Hadoop Basic Learning Resources
TL;DR Focus on HDFS and YARN for 2026 Hadoop learning; use Spark for applications
⚠️ These are study notes from 2012. The Hadoop ecosystem has changed dramatically over the past decade. The links below are very outdated. I’ve preserved the original content as a historical record and added 2026-era learning recommendations.
Why Learn About Hadoop in 2026?
You might wonder: with Spark, Flink, and data lakes everywhere, why bother with Hadoop?

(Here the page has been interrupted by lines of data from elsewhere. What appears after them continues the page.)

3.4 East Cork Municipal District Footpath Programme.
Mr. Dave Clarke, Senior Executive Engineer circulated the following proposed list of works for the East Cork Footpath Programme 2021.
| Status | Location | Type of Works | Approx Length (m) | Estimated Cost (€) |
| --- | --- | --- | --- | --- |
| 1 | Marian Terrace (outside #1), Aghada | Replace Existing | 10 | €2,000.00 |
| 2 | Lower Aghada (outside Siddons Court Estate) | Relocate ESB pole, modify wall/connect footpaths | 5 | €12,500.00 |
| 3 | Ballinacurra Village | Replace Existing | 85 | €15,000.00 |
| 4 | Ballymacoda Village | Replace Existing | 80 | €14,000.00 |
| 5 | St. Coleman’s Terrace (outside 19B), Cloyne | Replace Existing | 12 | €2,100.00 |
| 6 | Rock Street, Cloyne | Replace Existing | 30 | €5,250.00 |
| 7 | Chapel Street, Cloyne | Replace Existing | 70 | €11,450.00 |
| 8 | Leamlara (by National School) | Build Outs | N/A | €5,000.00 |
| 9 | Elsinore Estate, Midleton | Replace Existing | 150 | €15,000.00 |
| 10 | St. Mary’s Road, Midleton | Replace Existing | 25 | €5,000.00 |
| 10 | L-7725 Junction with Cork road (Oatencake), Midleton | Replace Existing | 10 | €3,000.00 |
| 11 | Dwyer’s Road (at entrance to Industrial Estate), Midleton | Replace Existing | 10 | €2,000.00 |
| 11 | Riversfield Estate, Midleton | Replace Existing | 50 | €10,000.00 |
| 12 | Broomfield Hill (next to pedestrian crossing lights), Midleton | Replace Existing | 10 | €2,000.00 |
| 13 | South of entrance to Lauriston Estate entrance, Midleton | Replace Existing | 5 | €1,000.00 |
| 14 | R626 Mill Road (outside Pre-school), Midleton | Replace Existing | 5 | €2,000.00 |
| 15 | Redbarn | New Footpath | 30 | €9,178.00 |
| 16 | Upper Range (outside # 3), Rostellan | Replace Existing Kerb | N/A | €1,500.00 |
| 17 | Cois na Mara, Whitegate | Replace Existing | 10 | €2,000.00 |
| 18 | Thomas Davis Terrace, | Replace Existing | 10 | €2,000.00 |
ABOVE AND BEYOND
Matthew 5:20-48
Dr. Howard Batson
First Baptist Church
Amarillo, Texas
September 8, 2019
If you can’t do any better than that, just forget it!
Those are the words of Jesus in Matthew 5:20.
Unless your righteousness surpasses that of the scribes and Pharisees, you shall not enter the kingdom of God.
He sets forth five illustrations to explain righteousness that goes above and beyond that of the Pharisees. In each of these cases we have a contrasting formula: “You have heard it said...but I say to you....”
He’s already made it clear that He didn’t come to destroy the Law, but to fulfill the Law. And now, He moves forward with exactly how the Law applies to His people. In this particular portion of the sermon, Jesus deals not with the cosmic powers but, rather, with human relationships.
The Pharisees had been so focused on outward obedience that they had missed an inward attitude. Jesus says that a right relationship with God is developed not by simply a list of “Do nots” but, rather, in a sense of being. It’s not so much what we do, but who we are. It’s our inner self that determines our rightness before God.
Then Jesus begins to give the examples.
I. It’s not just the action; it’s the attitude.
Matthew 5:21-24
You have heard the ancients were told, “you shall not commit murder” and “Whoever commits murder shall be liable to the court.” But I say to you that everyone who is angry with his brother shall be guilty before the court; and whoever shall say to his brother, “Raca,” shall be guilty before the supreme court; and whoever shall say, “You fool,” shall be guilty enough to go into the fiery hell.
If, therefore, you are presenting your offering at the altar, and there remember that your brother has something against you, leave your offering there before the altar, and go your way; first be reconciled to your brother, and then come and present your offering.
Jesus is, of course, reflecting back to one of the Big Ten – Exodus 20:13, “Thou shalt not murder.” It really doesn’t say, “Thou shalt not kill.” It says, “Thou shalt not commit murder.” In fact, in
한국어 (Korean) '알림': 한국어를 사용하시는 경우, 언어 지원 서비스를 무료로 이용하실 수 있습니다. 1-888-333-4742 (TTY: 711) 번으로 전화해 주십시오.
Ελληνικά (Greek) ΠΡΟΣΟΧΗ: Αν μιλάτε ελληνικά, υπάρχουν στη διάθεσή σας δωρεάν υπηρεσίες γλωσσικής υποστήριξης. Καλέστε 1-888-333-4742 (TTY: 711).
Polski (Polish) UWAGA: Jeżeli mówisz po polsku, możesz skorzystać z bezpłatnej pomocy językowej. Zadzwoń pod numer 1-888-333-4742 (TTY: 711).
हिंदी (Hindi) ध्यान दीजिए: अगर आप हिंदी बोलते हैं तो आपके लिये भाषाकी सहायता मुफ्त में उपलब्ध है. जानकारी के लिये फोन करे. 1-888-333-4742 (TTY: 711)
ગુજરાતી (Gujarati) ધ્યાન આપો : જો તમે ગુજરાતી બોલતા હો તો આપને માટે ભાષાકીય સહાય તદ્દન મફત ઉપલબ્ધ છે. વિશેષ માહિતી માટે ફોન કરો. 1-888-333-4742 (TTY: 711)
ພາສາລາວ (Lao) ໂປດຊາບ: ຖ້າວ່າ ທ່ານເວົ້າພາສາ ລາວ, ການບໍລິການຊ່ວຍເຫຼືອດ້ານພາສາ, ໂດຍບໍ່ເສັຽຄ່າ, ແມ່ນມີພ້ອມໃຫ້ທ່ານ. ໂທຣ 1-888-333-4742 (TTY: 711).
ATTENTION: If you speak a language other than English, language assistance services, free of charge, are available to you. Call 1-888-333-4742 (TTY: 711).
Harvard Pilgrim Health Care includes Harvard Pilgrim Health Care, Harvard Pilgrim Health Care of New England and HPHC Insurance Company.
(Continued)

The answer is simple: HDFS and YARN remain the foundation of big data infrastructure. Spark runs on YARN by default, Hive table data lives in HDFS, and even many cloud-native data platforms use HDFS-compatible storage under the hood. Understanding Hadoop’s core design — distributed file systems, compute resource scheduling, data locality — helps you better grasp the design decisions of upper-layer frameworks.
Recommended Learning Path for 2026
Getting Started: Core Concepts
- HDFS: Understand the fundamentals of a distributed file system — NameNode/DataNode architecture, data blocks, replication, rack awareness
- MapReduce: Learn the map-shuffle-reduce computation model and understand why it excels at batch processing but struggles with iterative workloads
- YARN: Resource management and scheduling — the concepts of ApplicationMaster and Container
Recommended reading: Hadoop Official Documentation (latest 3.x release)
Leveling Up: From Theory to Practice
Rather than writing raw MapReduce programs from scratch, I recommend jumping straight into Spark:
- Spark: Faster than MapReduce, with a much friendlier API. Supports SQL/DataFrame/Streaming/MLlib across multiple paradigms
- Hive: SQL on Hadoop — transforms SQL queries into distributed compute jobs, ideal for analytics use cases
Going Deeper: Architectural Evolution
A few key changes across Hadoop 1.x → 2.x → 3.x are worth understanding:
| Version | Major Changes |
|---|---|
| 1.x | Basic HDFS + MapReduce, single NameNode (single point of failure) |
| 2.x | Introduced YARN (resource management decoupled), NameNode HA, Federation |
| 3.x | Erasure Coding (storage savings), YARN Timeline Service v2, GPU scheduling support |
📚 Original Notes (Compiled in 2012)
The following links were collected when I first started learning Hadoop. Most of them are likely broken or outdated — kept here for historical reference only:
- WordCount Execution Process Detailed Explanation — The classic entry point for understanding MapReduce
- HDFS Command Introduction — Basic file operation commands
- HDFS Commands (another reference) — Supplementary command reference
- MapReduce Introduction — MapReduce programming model basics
- Hadoop 0.20.2 API — API docs for version 0.20.2
Back in 2012, when I first encountered Hadoop, there was no Spark, no data lakes, no Kubernetes. MapReduce was big data processing in its entirety — even Hive was in its early days. Technology always advances faster than expected, but the fundamentals are always worth learning.
Frequently Asked Questions
Q: Do I still need to learn Hadoop in 2026?
Yes, but you don’t need to go as far as writing MapReduce programs. HDFS and YARN remain the foundation of big data infrastructure — Spark runs on YARN by default, Hive data lives in HDFS, and even many cloud-native data platforms use HDFS-compatible storage under the hood. Understanding core concepts like distributed file systems, resource scheduling, and data locality helps you better grasp the design decisions of upper-layer frameworks.
Q: Where should I start with Hadoop?
I recommend a three-step approach: Stage 1 — Foundations: understand HDFS (NameNode/DataNode architecture, replication) and YARN (resource management) at the conceptual level. Stage 2 — Practice: jump straight into Spark for data processing rather than grinding through MapReduce programming. Stage 3 — Going deeper: learn about the architectural evolution from Hadoop 1.x → 2.x → 3.x, understanding why features like Erasure Coding and NameNode Federation were introduced.
Q: Is there value in learning outdated technologies?
Yes, but distinguish between “learning the principles” and “learning the operations.” Operational details from ten years ago do become obsolete (like version-specific API calls), but design principles often stand the test of time. MapReduce’s shuffle model still exists in Spark today. HDFS’s replication mechanism and rack-awareness design can be seen echoed in cloud storage architectures. The key is to extract timeless design insights from dated implementations.